## What you need to do
• 1. How many underground storage facilities does the Western Kentucky Division's distribution system include, according to the gas supply passage?
• 2. Transcribe the gas supply passage word for word, beginning at the words "The Western Kentucky Division transports" and stopping after "Hadson and Chevron.".
• 3. Pick up the gas supply passage after its last sentence and keep writing it.

## Provided passage
● ● ●
The Western Kentucky Division transports its natural gas requirements
through firm transportation agreements with Texas Gas and Tennessee Gas
with the exception of a small percentage of the requirements being
purchased directly from intrastate producers. The Western Kentucky
Division purchases its supply under staggered term contracts from major
producers and marketers including Texaco, Union Pacific, Vastar, Associated
Natural, Hadson and Chevron.
The Company's distribution system in the Western Kentucky Division
includes six underground storage facilities, which are used to help meet
customer requirements during peak demand periods and to reduce the need to
contract additional pipeline volumes to meet such peak demand periods. See
"Item 2. Properties" for further information regarding the underground
storage facilities. The Company has also bought gas in underground storage
facilities of Tennessee Gas in Louisiana and Kentucky under FERC Order 636.
● ● ●
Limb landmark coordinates
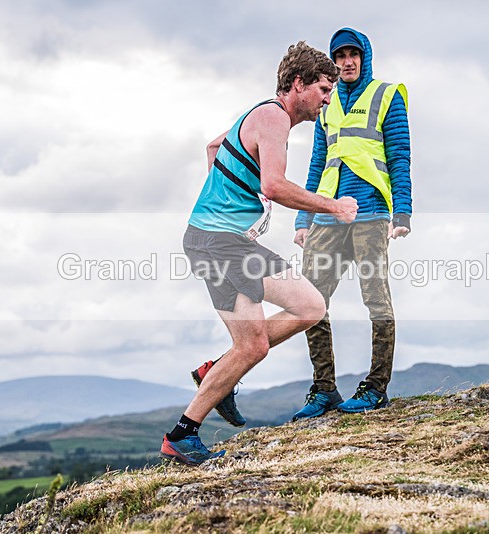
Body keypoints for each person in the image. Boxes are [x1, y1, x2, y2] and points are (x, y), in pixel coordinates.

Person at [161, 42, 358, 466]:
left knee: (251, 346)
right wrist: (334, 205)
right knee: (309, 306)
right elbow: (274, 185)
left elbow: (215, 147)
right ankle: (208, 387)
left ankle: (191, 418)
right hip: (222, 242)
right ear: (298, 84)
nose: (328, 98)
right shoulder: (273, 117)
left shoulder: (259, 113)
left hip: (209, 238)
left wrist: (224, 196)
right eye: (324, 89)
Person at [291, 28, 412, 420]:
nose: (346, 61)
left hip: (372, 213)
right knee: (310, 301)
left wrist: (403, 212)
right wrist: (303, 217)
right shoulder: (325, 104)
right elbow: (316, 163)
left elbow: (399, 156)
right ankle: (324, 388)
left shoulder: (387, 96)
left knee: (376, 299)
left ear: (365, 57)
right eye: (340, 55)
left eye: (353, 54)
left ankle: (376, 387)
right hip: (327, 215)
● ● ●
## Answers for the exercise
• 1. Six.

• 2.
The Western Kentucky Division transports its natural gas requirements
through firm transportation agreements with Texas Gas and Tennessee Gas
with the exception of a small percentage of the requirements being
purchased directly from intrastate producers. The Western Kentucky
Division purchases its supply under staggered term contracts from major
producers and marketers including Texaco, Union Pacific, Vastar, Associated
Natural, Hadson and Chevron.

• 3.
The Greeley Gas Division purchases or transports approximately 72% of
its natural gas requirements on eight pipelines. Five of these are
regulated by the FERC and the remaining three are state regulated. The
FERC pipelines are Colorado Interstate Gas Company, Williams Natural Gas
Company, KNEnergy, Northwest Pipeline Corporation, and NorAm. The state
regulated pipelines are Public Service Company of Colorado, KPL Gas Service
Company and Kansas Pipeline Partnership in Kansas. Approximately 28% of
the Divisions's gas supply is purchased from local sources. Several of the
operating areas are in or adjacent to natural gas producing fields.
12
Each of the Greeley Gas Division's operating areas is connected to one
of the pipeline suppliers so that gas prices can be managed by using any of
three sources: pipeline purchase, pipeline transport, or local purchases.
Associated Natural Gas, Inc. is the main supplier to the Greeley Gas
Division's largest district, the Greeley District. There are two contracts
with ANGI - one contract for fixed-price base load gas put directly into
the Greeley Gas Division distribution system from natural gas processing
plants, and one contract for monthly market-sensitive spot purchases.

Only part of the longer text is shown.